Рассказать словами, как играли Рубинштейн или Лист, невозможно, а уж как звучали выдающиеся певцы — тем более. Можно только говорить о силе влияния их великого искусства. То же самое относится и к педагогам-вокалистам. Труд, подход, умения — обо всем этом мы узнаем из звучания голосов учеников. Это точно отвечает на вопрос, каким был метод Елены Александровны.

Были у нее точные определения, что такое близкий звук и что означает звук глубокий, “опрокинутый”. Доставалось тому, кто не мог этого усвоить. В конце концов она брала его за руку, прикладывала ее к своему носу.

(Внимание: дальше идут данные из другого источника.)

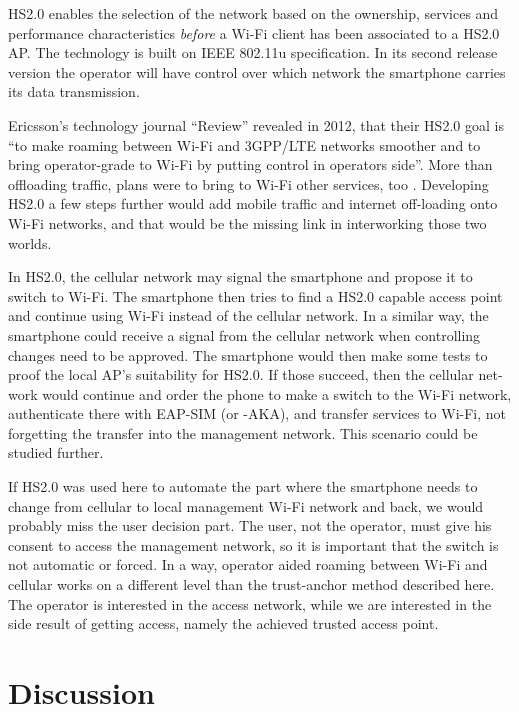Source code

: \documentclass[12pt,a4paper,english]{tutthesis}
\begin{document}
\begin{otherlanguage}{english}
HS2.0
enables the selection of the network based on the ownership, services and
performance characteristics \emph{before} a Wi-Fi client has been associated
to a HS2.0 AP. The technology is built on IEEE 802.11u specification. 
In its second release version the operator will
have control over which network the smartphone carries its data
transmission. 





Ericsson's technology journal ``Review'' revealed in 2012, that their 
HS2.0 goal is ``to make roaming between Wi-Fi and 3GPP/LTE networks smoother
and to bring operator-grade to Wi-Fi by putting control in operators side''. More
than offloading traffic, plans were to bring to Wi-Fi other services, too \cite{er-seamless}.
Developing HS2.0 a few steps further would add mobile traffic and internet
off-loading onto Wi-Fi networks, and that would be the missing link in
interworking those two worlds.



In HS2.0, the cellular network may signal the smartphone and
propose it to switch to Wi-Fi. The smartphone then tries to find a HS2.0 capable
access point and continue using Wi-Fi instead of the cellular network.
In a similar way, the smartphone could receive a signal from the cellular
network when controlling changes need to be approved. The smartphone
would then make some tests to proof the local AP's suitability for 
HS2.0. If those succeed, then the cellular network would continue and order the 
phone to make a switch to the Wi-Fi network, authenticate there with 
EAP-SIM (or -AKA), and transfer services to Wi-Fi, not forgetting 
the transfer into the management network. This scenario could be 
studied further.


If HS2.0 was used here to automate the part where
the smartphone needs to change from cellular to local
management Wi-Fi network and back, we would probably 
miss the user decision part. The user, not the operator,
 must give his consent to access the management network, so
it is important that the switch is not automatic or forced.
In a way, operator aided roaming between Wi-Fi and cellular
works on a different level than the trust-anchor method described here.
The operator is interested in the access network, while
we are interested in the side result of getting access, namely 
the achieved trusted access point.






\section{Discussion}
\label{sec-6-5}


\end{otherlanguage}
\end{document}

— Чувствуете остроту звука, который будто бы ласкает?

Изменяла позицию звуковой окраски. Ту же самую фразу или ноту демонстрировала по-другому — “загоняла” звук.

— А вот теперь нет этой “ласковости” звука.

Как-то она позвала:

— Пожалуйста, Ваня, войдите!

Вошел. Елена Александровна — возле рояля. Рядом — необыкновенной красоты женщина (в то время мне все казались красивыми): ее лицо отражается в люстре. Аромат... Это плохо, потому что есть неписаный закон — запрещается пользоваться духами перед спектаклем или репетицией.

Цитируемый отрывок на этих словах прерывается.